Mais Alan Turing, par l’entremise de Stewart Menzies, le redouté patron du MI6, les services secrets britanniques, obtiendra (difficilement quand même) les moyens de mener à bien son entreprise. En l’occurrence « craquer » Enigma. Mais pour cela l’intelligence humaine est insuffisante et Turing élabore une machine complexe. Mais dont les résultats se font attendre…
Révélé par Buddy (2003), un gros succès en Norvège, le cinéaste propose, ici, un film très soigné, notamment dans la reconstitution historique, qui mêle le biopic, l’étude de personnage et même le thriller. Si Alan Turing est une icône dans le milieu de la programmation, il est cependant un illustre inconnu pour le grand public. On va donc découvrir, dans Imitation Game, une personnalité hors du commun, à la fois génie et héros de guerre mais aussi intellectuel imbu de sa science ou outsider qui réalise ce que d’autres jugent superflu ou inutile. Benedict Cumberbatch apporte à Turing une sensibilité à fleur de peau, l’habitus d’un scientifique complexe et passionné et l’excentricité d’un original hyperdoué mais incapable de communiquer avec les autres.
Pour arriver à s’imposer et à imposer sa machine, Alan Turing devra affronter les militaires, composer avec les services secrets, se défaire plus tard de la police qui le suspecte d’être un espion soviétique et enfin taire son homosexualité. Il recevra l’aide de Joan Clarke, mathématicienne de talent qui présente toutes les qualités qui font défaut à Turing. Elle se fiancera même avec lui pour donner brièvement le change d' »une vie normale ».

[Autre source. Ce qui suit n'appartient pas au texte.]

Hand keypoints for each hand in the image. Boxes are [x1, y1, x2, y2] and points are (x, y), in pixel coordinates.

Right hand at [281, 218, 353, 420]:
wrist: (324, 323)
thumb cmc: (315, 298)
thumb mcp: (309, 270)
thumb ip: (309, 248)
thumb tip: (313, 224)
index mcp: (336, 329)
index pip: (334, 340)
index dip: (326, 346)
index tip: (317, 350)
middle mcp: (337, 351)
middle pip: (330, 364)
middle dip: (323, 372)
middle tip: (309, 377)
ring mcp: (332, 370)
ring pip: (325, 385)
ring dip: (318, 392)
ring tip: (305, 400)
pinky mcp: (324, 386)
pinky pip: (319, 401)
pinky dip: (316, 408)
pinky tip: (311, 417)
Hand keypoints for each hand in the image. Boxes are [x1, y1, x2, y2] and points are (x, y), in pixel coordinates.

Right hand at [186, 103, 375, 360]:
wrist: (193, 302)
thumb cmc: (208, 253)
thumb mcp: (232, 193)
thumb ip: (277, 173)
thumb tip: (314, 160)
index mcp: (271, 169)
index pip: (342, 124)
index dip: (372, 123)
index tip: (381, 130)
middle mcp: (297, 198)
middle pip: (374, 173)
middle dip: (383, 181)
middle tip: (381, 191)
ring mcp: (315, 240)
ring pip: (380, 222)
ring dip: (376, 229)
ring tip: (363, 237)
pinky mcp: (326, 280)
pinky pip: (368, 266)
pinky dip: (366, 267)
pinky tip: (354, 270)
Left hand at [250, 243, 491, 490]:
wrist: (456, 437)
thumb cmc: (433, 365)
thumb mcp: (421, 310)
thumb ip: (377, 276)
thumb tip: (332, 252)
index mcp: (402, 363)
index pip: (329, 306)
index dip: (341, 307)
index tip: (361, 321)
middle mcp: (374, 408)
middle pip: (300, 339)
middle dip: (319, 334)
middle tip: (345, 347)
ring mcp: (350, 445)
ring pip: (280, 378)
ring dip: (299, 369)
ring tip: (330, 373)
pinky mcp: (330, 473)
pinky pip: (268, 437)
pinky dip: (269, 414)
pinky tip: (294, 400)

Entouré de bons comédiens, dont Keira Knightley en Joan Clarke, Benedict Cumberbatch est omniprésent à l’image. Le Londonien de 38 ans a été rendu célèbre par le personnage de Sherlock Holmes dans l’adaptation de la BBC et on l’a vu notamment dans La taupe (2011), Twelve Years a Slave (2013), Un été à Osage County (2013) ou Le 5e pouvoir (2013) où il incarnait Julian Assange. Le regard très clair, presque délavé, il est un Alan Turing déterminé et obstiné, parfois maladroit mais tout à fait inoffensif, un marginal aussi auquel on niera le droit à sa différence. Turing correspond parfaitement à ces mots que l’on entend plusieurs fois dans le film: « Ceux dont on n’attend rien sont ceux qui font des choses auxquelles nul ne s’attend. »
IMITATION GAME Drame (USA – 1h55) de Morten Tyldum avec Benedict Cumberbatch, Keira Knightley, Matthew Goode, Mark Strong, Rory Kinnear, Charles Dance, Allen Leech, Matthew Beard, Alex Lawther. Dans les salles le 28 janvier.